🤖 AI Summary
High-performance computing (HPC) systems deliver exceptional computational power but lack cloud-native usability, accessibility, and service-oriented capabilities—hindering their deployment for public-facing AI inference and agent-based applications. Conversely, cloud-native technologies (e.g., Kubernetes, object storage) widely adopted by AI developers are poorly compatible with traditional HPC architectures. To bridge this gap, we propose a dual-stack AI factory architecture that synergistically integrates HPC and cloud-native paradigms, enabling the first deep convergence of serverless HPC and high-performance cloud computing. Our approach unifies orchestration across HPC clusters, Kubernetes, hardware accelerators, and cloud-native service frameworks—delivering sovereign AI infrastructure that combines peak performance with out-of-the-box usability. Deployed as the foundational blueprint for the EuroHPC AI Factory, this architecture significantly improves resource utilization and AI service accessibility, while scaling effectively to support large-scale inference and intelligent agent deployment.
📝 Abstract
The strategic importance of artificial intelligence is driving a global push toward Sovereign AI initiatives. Nationwide governments are increasingly developing dedicated infrastructures, called AI Factories (AIF), to achieve technological autonomy and secure the resources necessary to sustain robust local digital ecosystems.

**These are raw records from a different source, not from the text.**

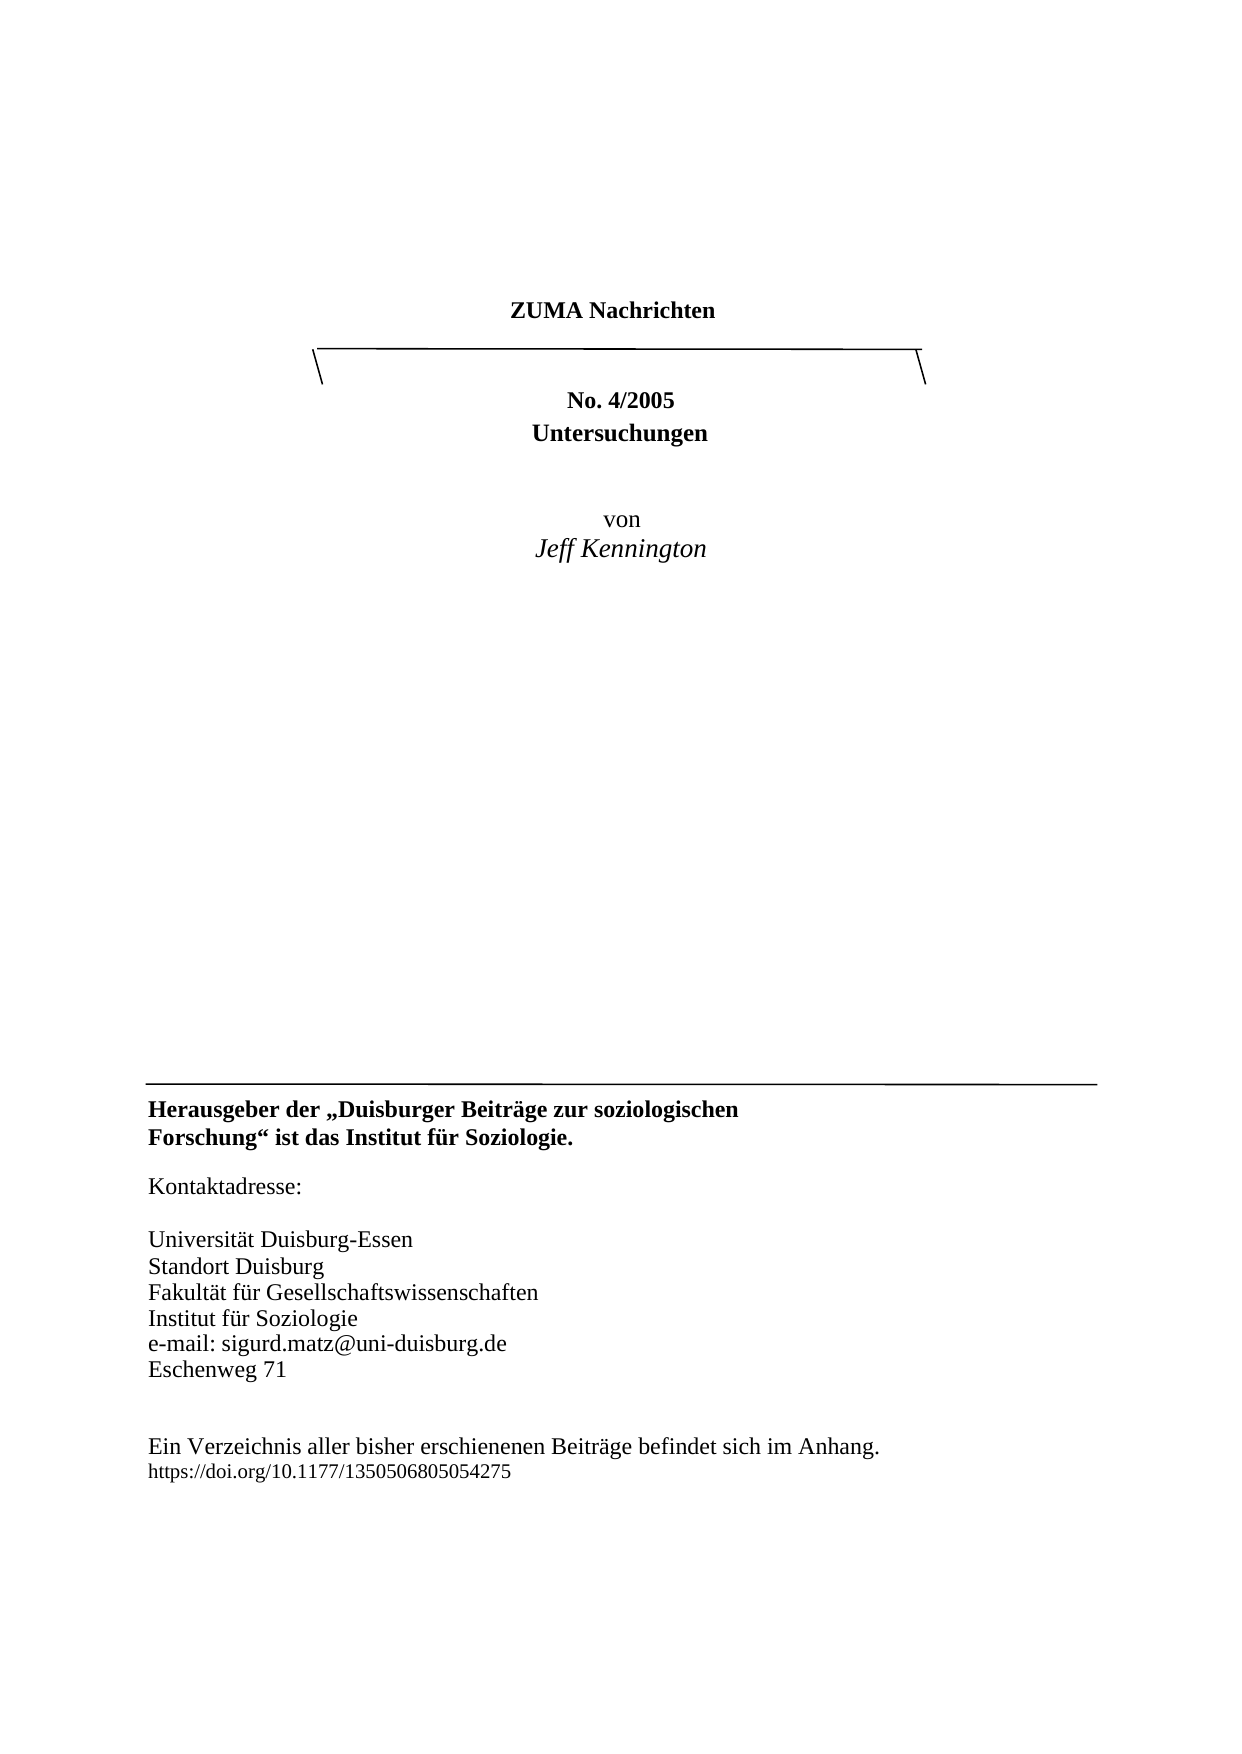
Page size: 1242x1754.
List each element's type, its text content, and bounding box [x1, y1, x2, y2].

text Institut für Soziologie [148, 1306, 1092, 1332]
text Ein Verzeichnis aller bisher erschienenen Beiträge befindet sich im Anhang. [148, 1432, 1092, 1459]
text No. 4/2005 [148, 386, 1094, 414]
text Standort Duisburg [148, 1253, 1092, 1280]
text Untersuchungen [148, 418, 1092, 446]
text Jeff Kennington [148, 533, 1094, 564]
text https://doi.org/10.1177/1350506805054275 [148, 1459, 1092, 1483]
text e-mail: sigurd.matz@uni-duisburg.de [148, 1332, 1092, 1357]
text Universität Duisburg-Essen [148, 1225, 1092, 1253]
text Kontaktadresse: [148, 1172, 1092, 1199]
text Eschenweg 71 [148, 1357, 443, 1383]
text von [148, 504, 1096, 533]
text Herausgeber der „Duisburger Beiträge zur soziologischen Forschung“ ist das Institut für Soziologie. [148, 1096, 837, 1150]
text Fakultät für Gesellschaftswissenschaften [148, 1280, 1092, 1306]
text ZUMA Nachrichten [148, 297, 1077, 324]
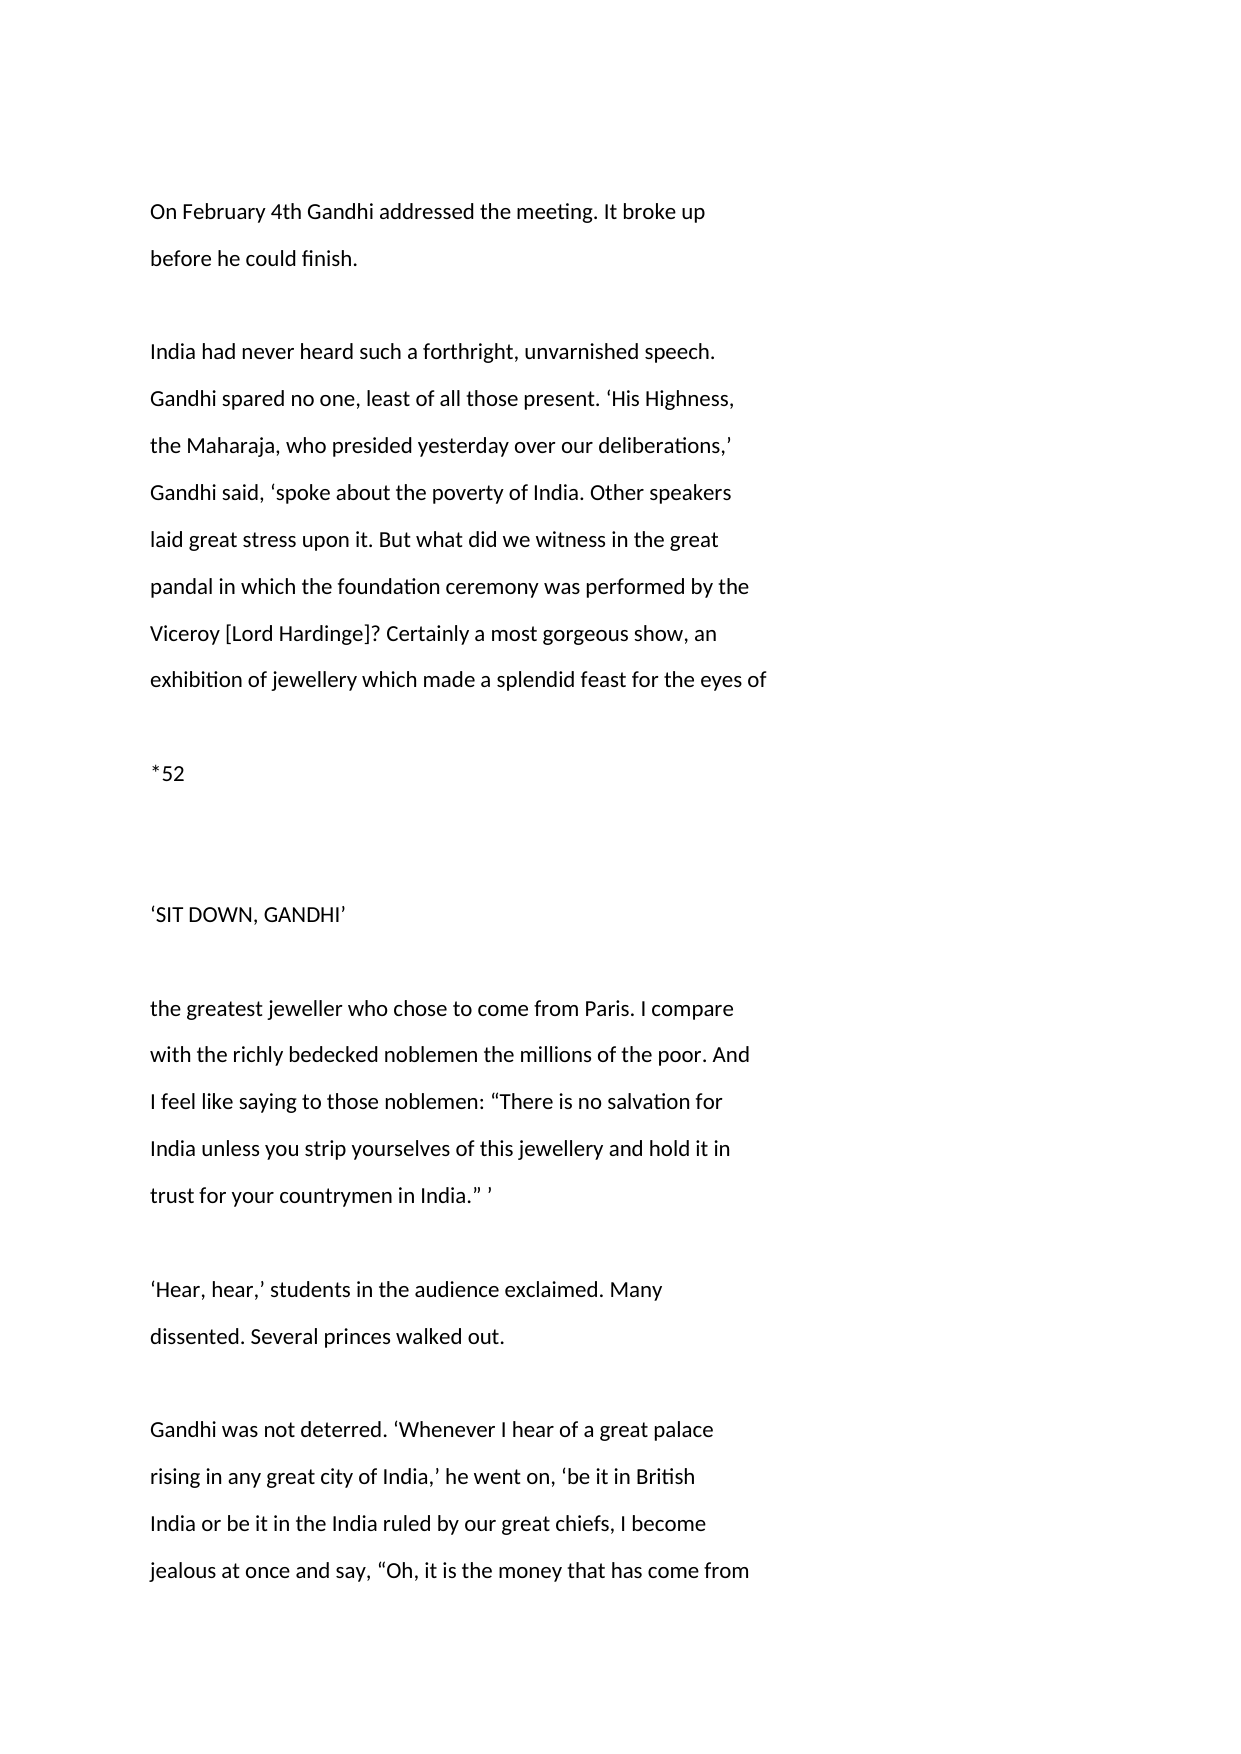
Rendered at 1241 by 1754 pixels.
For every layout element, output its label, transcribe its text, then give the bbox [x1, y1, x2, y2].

text dissented. Several princes walked out. [150, 1322, 1090, 1350]
text laid great stress upon it. But what did we witness in the great [150, 525, 1090, 553]
text pandal in which the foundation ceremony was performed by the [150, 572, 1090, 600]
text jealous at once and say, “Oh, it is the money that has come from [150, 1556, 1090, 1584]
text ‘Hear, hear,’ students in the audience exclaimed. Many [150, 1275, 1090, 1303]
text rising in any great city of India,’ he went on, ‘be it in British [150, 1462, 1090, 1491]
text the greatest jeweller who chose to come from Paris. I compare [150, 994, 1090, 1022]
text ‘SIT DOWN, GANDHI’ [150, 900, 1090, 928]
text trust for your countrymen in India.” ’ [150, 1181, 1090, 1209]
text Viceroy [Lord Hardinge]? Certainly a most gorgeous show, an [150, 619, 1090, 647]
text before he could finish. [150, 244, 1090, 272]
text the Maharaja, who presided yesterday over our deliberations,’ [150, 431, 1090, 459]
text with the richly bedecked noblemen the millions of the poor. And [150, 1041, 1090, 1069]
text Gandhi said, ‘spoke about the poverty of India. Other speakers [150, 478, 1090, 506]
text exhibition of jewellery which made a splendid feast for the eyes of [150, 666, 1090, 694]
text India unless you strip yourselves of this jewellery and hold it in [150, 1134, 1090, 1162]
text On February 4th Gandhi addressed the meeting. It broke up [150, 197, 1090, 225]
text Gandhi was not deterred. ‘Whenever I hear of a great palace [150, 1416, 1090, 1444]
text I feel like saying to those noblemen: “There is no salvation for [150, 1087, 1090, 1116]
text India or be it in the India ruled by our great chiefs, I become [150, 1509, 1090, 1537]
text Gandhi spared no one, least of all those present. ‘His Highness, [150, 384, 1090, 412]
text *52 [150, 759, 1090, 787]
text India had never heard such a forthright, unvarnished speech. [150, 337, 1090, 366]
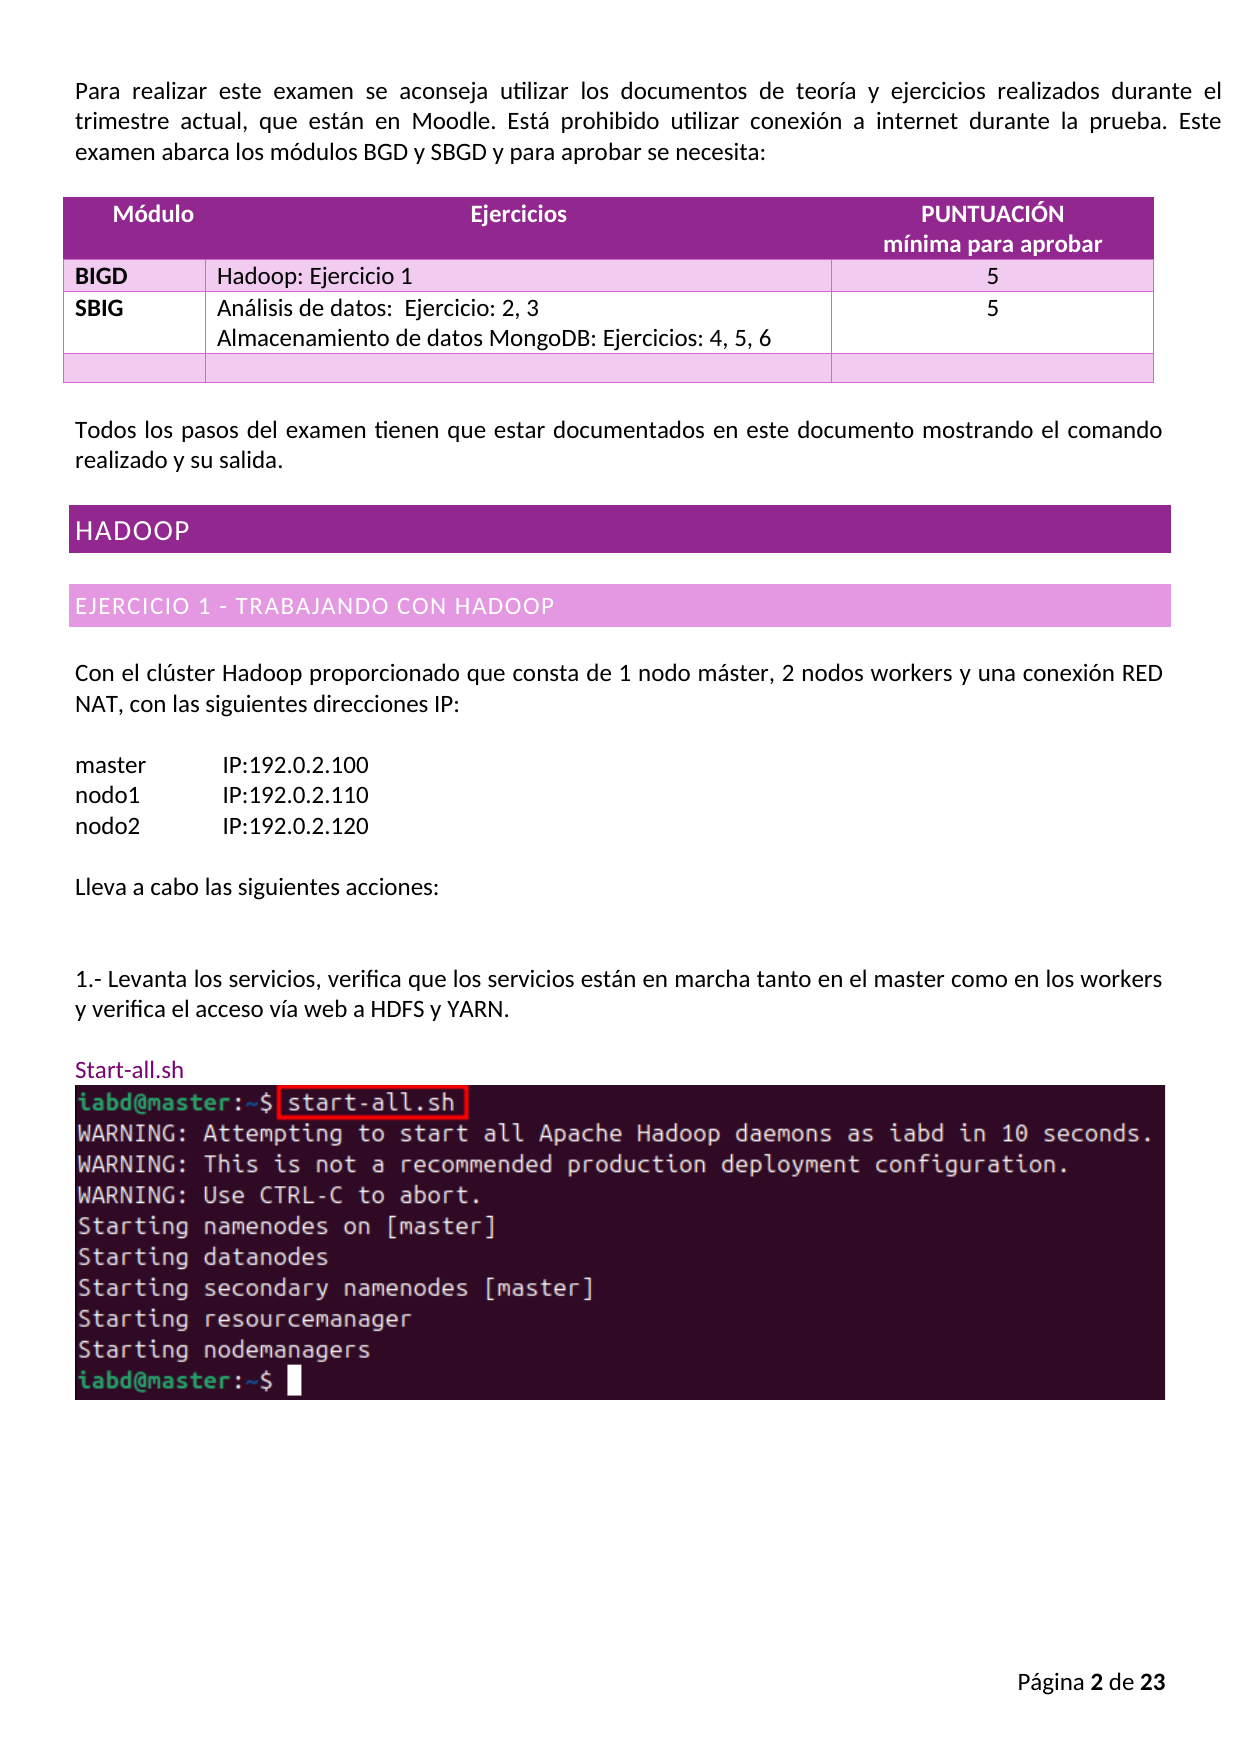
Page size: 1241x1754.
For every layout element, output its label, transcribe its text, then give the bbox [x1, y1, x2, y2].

In Europe, the EuroHPC Joint Undertaking is investing hundreds of millions of euros into several AI Factories, built atop existing high-performance computing (HPC) supercomputers. However, while HPC systems excel in raw performance, they are not inherently designed for usability, accessibility, or serving as public-facing platforms for AI services such as inference or agentic applications. In contrast, AI practitioners are accustomed to cloud-native technologies like Kubernetes and object storage, tools that are often difficult to integrate within traditional HPC environments.
This article advocates for a dual-stack approach within supercomputers: integrating both HPC and cloud-native technologies. Our goal is to bridge the divide between HPC and cloud computing by combining high performance and hardware acceleration with ease of use and service-oriented front-ends. This convergence allows each paradigm to amplify the other. To this end, we will study the cloud challenges of HPC (Serverless HPC) and the HPC challenges of cloud technologies (High-performance Cloud).